Pero no es menos cierto que esa manera de actuar de los
hombres es egoísta. Porque tienen necesidad de hacerles a
sus compañeras un retrato embellecido para resaltar su
propio valor. Puesto que si son amados por unos seres
selectos, es indudable que ellos tienen que ser dignos de
ser amados, o más bien, de ser admirados.
No olvidemos que una mujer que tiene un mal marido es una
víctima; sin embargo, un hombre que tiene una mala mujer es
un ser lamentable. Y no me negarán que incluso son objetos
de mofa por parte de sus compañeros.
A los hombres les siguen gustando las diferencias entre
sexos. “Tal vez porque una sociedad ‘unisex’ les inquieta,
una civilización andrógina les repele”. Diferentes no
significa inferiores. En este punto, las ideas feministas
han triunfado realmente.
Porque a ver quién es el guapo que se atrevería a afirmar
todavía que las mujeres son menos inteligentes que los
hombres. O que están menos dotadas para crear o carecen de
habilidad y arte. Entre hombres y mujeres las capacidades
son iguales aunque las condiciones sean distintas. Ello es
algo que nadie discute en estos tiempos. Salvo estúpidos
viejos reaccionarios o falocráticos trasnochados.
También hay mujeres estúpidas. Casi tantas como hombres
necios existen. Normal. Faltaría más. Por tal motivo, suele
haber problemas cuando una mentecata luce su sandez con
recochineo y alevosía.
Ejemplo: Estaba yo, días atrás, en un restaurante céntrico y
Javier Arnáiz se dirigió a mí para pedirme que
destacara en esta columna un acto organizado a favor de una
buena causa. Eché una mirada alrededor y me di cuenta de que
sentada a la mesa había una mujer que, cada vez que nos
cruzamos, trata de insultarme con la mirada. Y le dije al
arquitecto municipal que nanay de la China.

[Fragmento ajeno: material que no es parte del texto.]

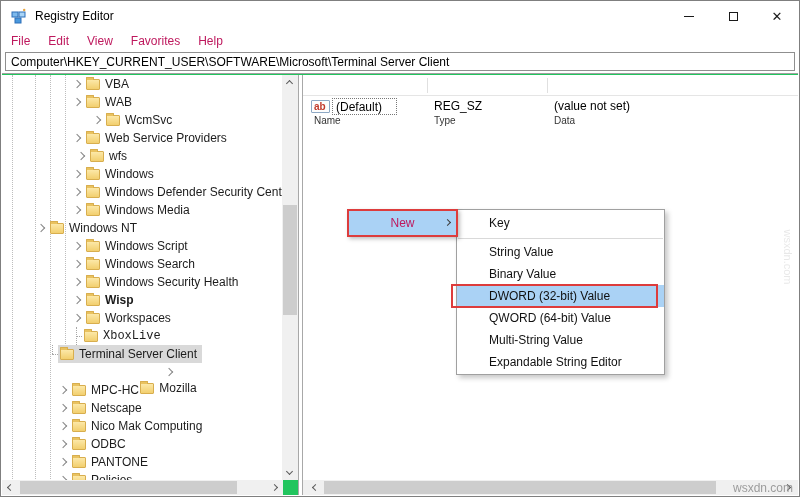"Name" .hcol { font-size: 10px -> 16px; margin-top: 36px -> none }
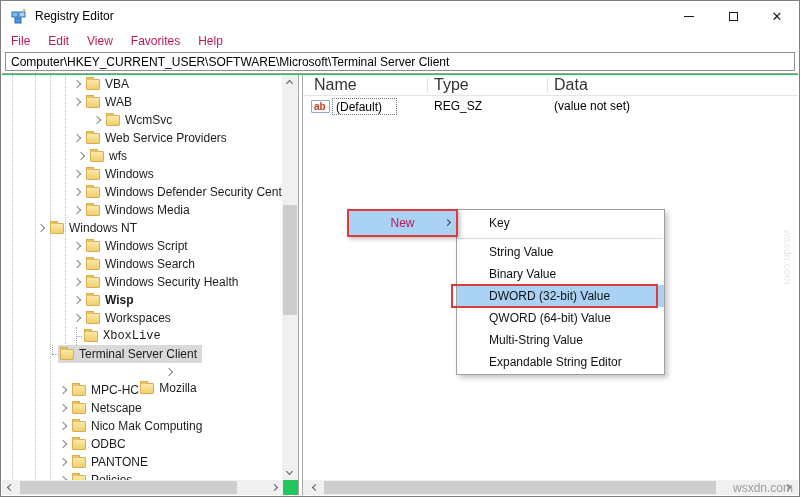"wfs" div.trow { padding-left: 74px -> 108px }
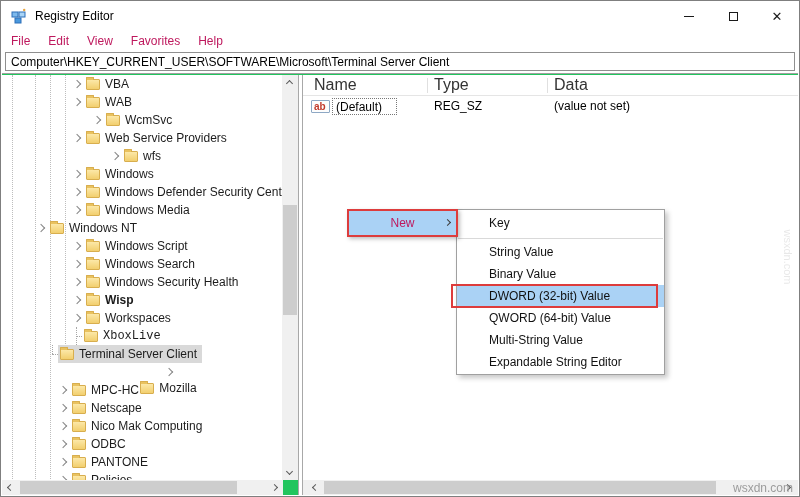"XboxLive" div.trow { font-family: Liberation Mono, monospace -> none; padding-left: 70px -> none }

Que no estaba dispuesto a ayudar a esa causa, por justa que
fuera, presidida por una señora estúpida. Y cuya mala
educación aconseja recomendarle algún brebaje para que
regule su organismo. Por si acaso esa irregularidad
fisiológica es la causante de que mire a los demás por
encima del hombro. Y me quedé tan pancho. Y es que la
igualdad permite actuar sin cortapisas.